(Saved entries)
--------------------
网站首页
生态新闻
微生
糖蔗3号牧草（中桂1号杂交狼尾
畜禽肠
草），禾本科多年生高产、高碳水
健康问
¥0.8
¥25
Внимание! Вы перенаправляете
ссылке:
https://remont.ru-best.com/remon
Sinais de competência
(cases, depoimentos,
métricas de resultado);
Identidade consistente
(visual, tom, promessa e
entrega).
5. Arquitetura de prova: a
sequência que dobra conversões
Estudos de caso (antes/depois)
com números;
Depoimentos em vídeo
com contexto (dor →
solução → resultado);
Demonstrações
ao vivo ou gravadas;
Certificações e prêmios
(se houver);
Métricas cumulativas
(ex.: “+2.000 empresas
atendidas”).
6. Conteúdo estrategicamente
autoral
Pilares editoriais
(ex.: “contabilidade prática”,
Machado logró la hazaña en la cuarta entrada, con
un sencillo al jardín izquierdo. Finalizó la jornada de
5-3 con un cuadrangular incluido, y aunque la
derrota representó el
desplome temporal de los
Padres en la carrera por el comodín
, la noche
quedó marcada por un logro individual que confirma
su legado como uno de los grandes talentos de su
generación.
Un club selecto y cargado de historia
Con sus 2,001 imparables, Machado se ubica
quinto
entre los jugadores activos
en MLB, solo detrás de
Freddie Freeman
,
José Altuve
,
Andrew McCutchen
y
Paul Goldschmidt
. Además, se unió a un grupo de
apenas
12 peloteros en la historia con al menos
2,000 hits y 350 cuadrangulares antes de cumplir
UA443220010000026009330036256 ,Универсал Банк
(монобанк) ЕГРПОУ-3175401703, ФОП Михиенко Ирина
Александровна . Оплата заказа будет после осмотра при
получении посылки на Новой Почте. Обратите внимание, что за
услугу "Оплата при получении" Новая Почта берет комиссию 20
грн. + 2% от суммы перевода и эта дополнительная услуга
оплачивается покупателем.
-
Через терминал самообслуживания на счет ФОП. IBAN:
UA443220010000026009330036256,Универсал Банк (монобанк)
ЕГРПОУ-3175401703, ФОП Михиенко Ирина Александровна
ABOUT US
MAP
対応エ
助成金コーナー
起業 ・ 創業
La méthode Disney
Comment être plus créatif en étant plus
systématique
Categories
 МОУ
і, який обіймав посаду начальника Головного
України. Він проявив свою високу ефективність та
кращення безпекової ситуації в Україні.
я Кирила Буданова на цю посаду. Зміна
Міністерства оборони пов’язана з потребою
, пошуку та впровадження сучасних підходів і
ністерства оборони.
--------------------
- EXERCISE REQUIREMENTS
Transcribe every line of the material above word for word, keeping the original line order and spelling.

- OUTPUT OF THE TASK
网站首页
生态新闻
微生
糖蔗3号牧草（中桂1号杂交狼尾
畜禽肠
草），禾本科多年生高产、高碳水
健康问
¥0.8
¥25
Внимание! Вы перенаправляете
ссылке:
https://remont.ru-best.com/remon
Sinais de competência
(cases, depoimentos,
métricas de resultado);
Identidade consistente
(visual, tom, promessa e
entrega).
5. Arquitetura de prova: a
sequência que dobra conversões
Estudos de caso (antes/depois)
com números;
Depoimentos em vídeo
com contexto (dor →
solução → resultado);
Demonstrações
ao vivo ou gravadas;
Certificações e prêmios
(se houver);
Métricas cumulativas
(ex.: “+2.000 empresas
atendidas”).
6. Conteúdo estrategicamente
autoral
Pilares editoriais
(ex.: “contabilidade prática”,
Machado logró la hazaña en la cuarta entrada, con
un sencillo al jardín izquierdo. Finalizó la jornada de
5-3 con un cuadrangular incluido, y aunque la
derrota representó el
desplome temporal de los
Padres en la carrera por el comodín
, la noche
quedó marcada por un logro individual que confirma
su legado como uno de los grandes talentos de su
generación.
Un club selecto y cargado de historia
Con sus 2,001 imparables, Machado se ubica
quinto
entre los jugadores activos
en MLB, solo detrás de
Freddie Freeman
,
José Altuve
,
Andrew McCutchen
y
Paul Goldschmidt
. Además, se unió a un grupo de
apenas
12 peloteros en la historia con al menos
2,000 hits y 350 cuadrangulares antes de cumplir
UA443220010000026009330036256 ,Универсал Банк
(монобанк) ЕГРПОУ-3175401703, ФОП Михиенко Ирина
Александровна . Оплата заказа будет после осмотра при
получении посылки на Новой Почте. Обратите внимание, что за
услугу "Оплата при получении" Новая Почта берет комиссию 20
грн. + 2% от суммы перевода и эта дополнительная услуга
оплачивается покупателем.
-
Через терминал самообслуживания на счет ФОП. IBAN:
UA443220010000026009330036256,Универсал Банк (монобанк)
ЕГРПОУ-3175401703, ФОП Михиенко Ирина Александровна
ABOUT US
MAP
対応エ
助成金コーナー
起業 ・ 創業
La méthode Disney
Comment être plus créatif en étant plus
systématique
Categories
 МОУ
і, який обіймав посаду начальника Головного
України. Він проявив свою високу ефективність та
кращення безпекової ситуації в Україні.
я Кирила Буданова на цю посаду. Зміна
Міністерства оборони пов’язана з потребою
, пошуку та впровадження сучасних підходів і
ністерства оборони.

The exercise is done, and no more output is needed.